Alexa: I think I’m going to need to listen to this album 40 or so more times before I have a coherent answer to this question. However, I will say that in terms of Beyoncé’s branding and public image, this album feels like the final destination for yearslong buildup she’s been doing to solidify her status as an untouchable, godlike fixture in pop culture. I think back to the stretch of releases, from Beyoncé to Lemonade to Homecoming, and the gradual increase in imagery and lyrics asserting herself as not just that bitch, but the bitch. Renaissance feels like the natural next step in her openly marking her territory as the defining artist of our era.

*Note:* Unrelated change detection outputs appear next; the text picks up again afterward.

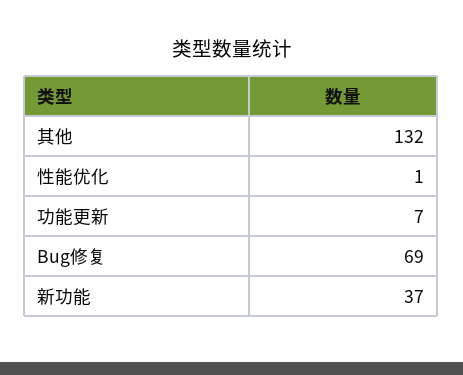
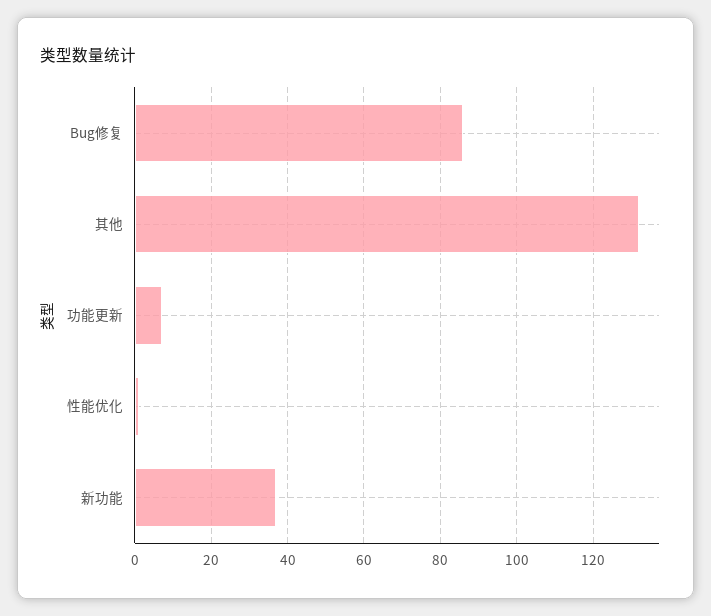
  {
    "其他": 132,
    "性能优化": 1,
    "功能更新": 7,
-   "Bug修复": 69,
+   "Bug修复": 85,
    "新功能": 37
  }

Zia: I’ve recently been diving deep into stories about Frankie Knuckles, Loleatta Holloway, and the other pioneering singers and DJs of house back in the ’70s and ’80s. I am consistently blown away with what they were able to create back then at such a tumultuous time for Black Americans and LGBTQ people. The influences of house music can be found in so many different genres of music, so it’s fitting Beyoncé would pay respect to the foundation of what so much of her music is based upon. Plus, as the genre grew in popularity, house’s Black roots were largely forgotten and never properly attributed, and I think it’s so important that someone on her level is putting the genre back in the spotlight, this time with strong reference to its style, origin, founders, and its newest generation.

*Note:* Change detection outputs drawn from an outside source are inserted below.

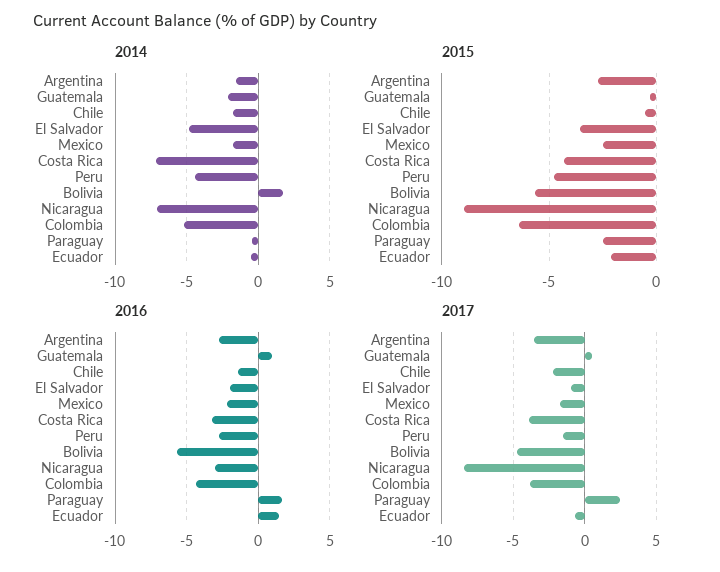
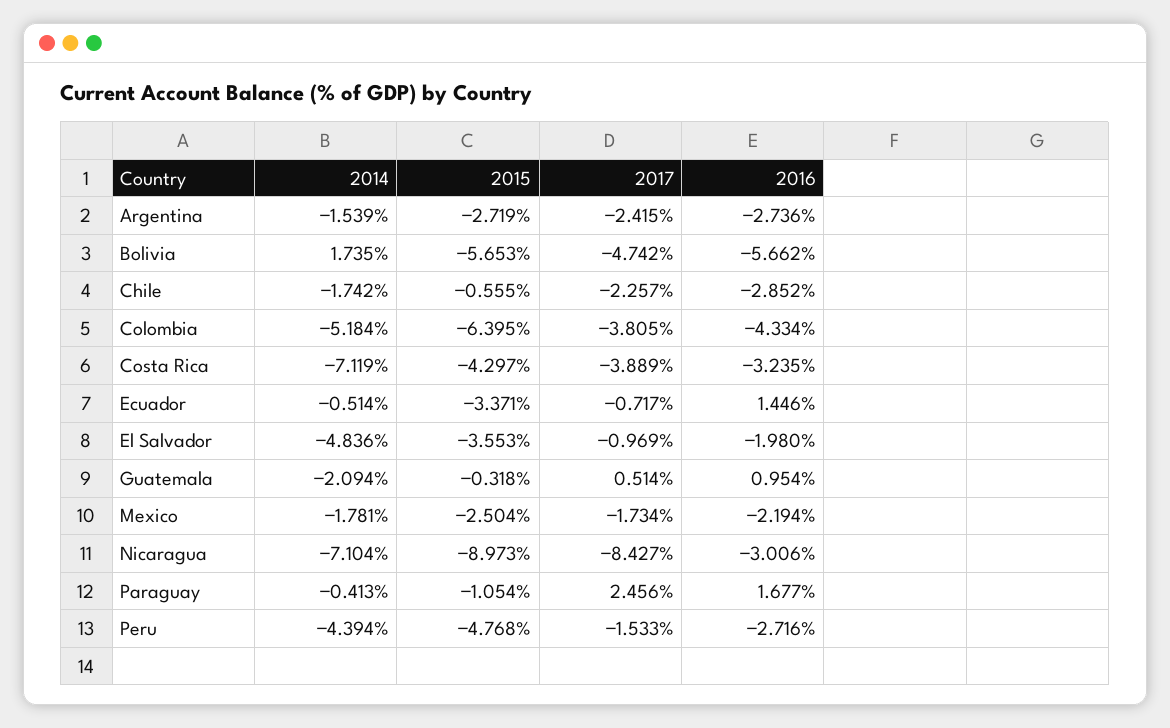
  {
    "2014": {
      "Argentina": -1.539,
      "Guatemala": -2.094,
      "Chile": -1.742,
      "El Salvador": -4.836,
      "Mexico": -1.781,
      "Costa Rica": -7.119,
      "Peru": -4.394,
      "Bolivia": 1.735,
      "Nicaragua": -7.104,
      "Colombia": -5.184,
      "Paraguay": -0.413,
      "Ecuador": -0.514
    },
    "2015": {
      "Argentina": -2.719,
      "Guatemala": -0.318,
      "Chile": -0.555,
      "El Salvador": -3.553,
      "Mexico": -2.504,
      "Costa Rica": -4.297,
      "Peru": -4.768,
      "Bolivia": -5.653,
      "Nicaragua": -8.973,
      "Colombia": -6.395,
-     "Paraguay": -2.5,
+     "Paraguay": -1.054,
-     "Ecuador": -2
+     "Ecuador": -3.371
    },
    "2016": {
      "Argentina": -2.736,
      "Guatemala": 0.954,
-     "Chile": -1.5,
+     "Chile": -2.852,
      "El Salvador": -1.98,
      "Mexico": -2.194,
      "Costa Rica": -3.235,
      "Peru": -2.716,
      "Bolivia": -5.662,
      "Nicaragua": -3.006,
      "Colombia": -4.334,
      "Paraguay": 1.677,
      "Ecuador": 1.446
    },
    "2017": {
-     "Argentina": -3.5,
+     "Argentina": -2.415,
      "Guatemala": 0.514,
      "Chile": -2.257,
      "El Salvador": -0.969,
      "Mexico": -1.734,
      "Costa Rica": -3.889,
      "Peru": -1.533,
      "Bolivia": -4.742,
      "Nicaragua": -8.427,
      "Colombia": -3.805,
      "Paraguay": 2.456,
      "Ecuador": -0.717
    }
  }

Which song do you most want to see a music video for?

Estelle: “Move.” The song is a really clear directive. I need Beyoncé to spiritually top me. There’s so little of the summer left.

Alexa: Beyoncé, do the brave thing and make a short film for “Virgo’s Groove.” Bring back the roller skates from “Blow,” add a group choreography scene involving at least 70 people, include a slow-motion shot of someone applying lipstick at an ornate Jazz Age–esque gala.

Zia: “Cuff It” for sure. As soon as I heard this song, I knew this was gonna be an instant classic. It makes me nostalgic for early 2000s pop Beyoncé but still keeps the sexy adult energy. To me, “Cuff It” is like the hot older sister to “Blow” from Beyoncé. And ever since she posted her drop-day Insta post, I am CRAVING some Donna Summer–esque disco visuals.